By enthroning their wills, tyrants enforce public realms relatively free of action. But by doing so, tyrants often fall victims to their own wills as quickly as they rise. Tocqueville in a Democracy in America footnote says of oppressive executives that “. . . the causes which enable them to succeed easily, prevent them from succeeding long: they rise because nothing opposes them, and they sink because nothing supports them.” This “nothing” that gives rise to a tyrant and then to his fall, Tocqueville explains, is “general apathy, which is the consequence of what I have termed Individualism.”13 I have amplified Tocqueville’s “individualism” by pointing out our celebration of the rugged individualist and the childish, pusillanimous freedoms that placate him—a version of individualism that is as happy with tyranny as with any other form of egalitarian government.14
Our enemy, Tocqueville concludes in his footnote, is not primarily despotism: “The proper object therefore of our most strenuous resistance, is far less either anarchy or despotism, than that apathy which may almost indifferently beget either the one or the other.”15 Suppose we rid ourselves of a tyrant. Swept and clean but still empty of public life, our next tyrant may be worse than our first. Hobbes’s Leviathan or Lincoln’s “man possessed of the loftiest genius, coupled with ambition sufficient to push it to its utmost stretch”16 could make the public realm his own, shred our Bill of Rights, and teach us morality17—that is, teach us how to play nice with our tiny private freedoms.
The short footnotes below refer to the full citations in the manuscript’s and this Substack’s bibliography.

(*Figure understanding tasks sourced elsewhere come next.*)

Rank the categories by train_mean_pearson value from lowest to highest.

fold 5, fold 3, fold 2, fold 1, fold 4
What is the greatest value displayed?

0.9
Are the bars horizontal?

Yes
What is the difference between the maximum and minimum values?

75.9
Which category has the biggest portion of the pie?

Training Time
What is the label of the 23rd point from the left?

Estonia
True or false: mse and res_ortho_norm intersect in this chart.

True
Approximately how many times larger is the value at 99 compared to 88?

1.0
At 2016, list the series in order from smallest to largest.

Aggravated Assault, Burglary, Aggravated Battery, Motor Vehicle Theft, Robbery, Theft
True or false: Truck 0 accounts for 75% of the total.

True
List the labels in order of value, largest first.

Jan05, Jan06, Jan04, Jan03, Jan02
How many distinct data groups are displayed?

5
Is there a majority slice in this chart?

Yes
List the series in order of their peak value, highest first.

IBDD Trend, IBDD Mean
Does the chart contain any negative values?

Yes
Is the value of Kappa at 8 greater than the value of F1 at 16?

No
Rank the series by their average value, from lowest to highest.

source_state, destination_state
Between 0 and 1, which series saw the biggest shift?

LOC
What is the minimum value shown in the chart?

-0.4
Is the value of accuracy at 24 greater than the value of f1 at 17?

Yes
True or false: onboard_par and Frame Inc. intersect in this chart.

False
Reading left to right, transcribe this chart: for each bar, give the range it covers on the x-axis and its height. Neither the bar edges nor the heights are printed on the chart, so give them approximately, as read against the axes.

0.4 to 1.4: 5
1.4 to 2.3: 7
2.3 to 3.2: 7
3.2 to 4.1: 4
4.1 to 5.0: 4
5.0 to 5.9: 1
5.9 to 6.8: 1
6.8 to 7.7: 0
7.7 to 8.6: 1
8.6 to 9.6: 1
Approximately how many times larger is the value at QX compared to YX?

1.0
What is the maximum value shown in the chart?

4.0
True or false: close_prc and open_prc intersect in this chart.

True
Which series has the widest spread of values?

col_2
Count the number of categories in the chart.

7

Arendt, Life of the Mind: Willing, 109.
Quoted in Arendt, 198.
Arendt, 198.
Galatians 5:13 KJV.
Montesquieu, Spirit of Laws, 92 (Book 12, Chap. 2).
Arendt, 64.
Romans 7:15 KJV.
Montesquieu, 78 (Book 11, Chap. 6).
Tocqueville, Democracy in America, 583.
Luke 8:13 KJV.
Arendt, 201.
Romans 7:18-19.
Tocqueville, 604. Dana Villa sums up Tocqueville’s fear concerning public freedom: “For what Tocqueville saw with unparalleled clarity was the way in which a people unused to the exercise of public freedom would soon forget both its practice and its value.” Villa, Public Freedom, 7.
Tyranny is an egalitarian form of government. As Arendt points out, “the tyrant is the ruler who rules as one against all, and the ‘all’ he oppresses are all equal, namely equally powerless.” Arendt, Between Past and Future, 99. The difference between tyranny and democracy is not equality. The difference between tyranny and democracy lies in the ability in a democracy to exercise equality in a public realm.
Tocqueville, 604n.
Lincoln, Speeches and Writings, 1832-1858, 34–35.
For Simone de Beauvoir in Nazi-occupied Paris, “One necessary adjustment was learning to put up with the idiotic and moralistic homilies emanating every day from the collaborationist government— reminders to respect God, to honor the principle of the family, to follow traditional virtues.” Bakewell, At the Existentialist Café, 140-41.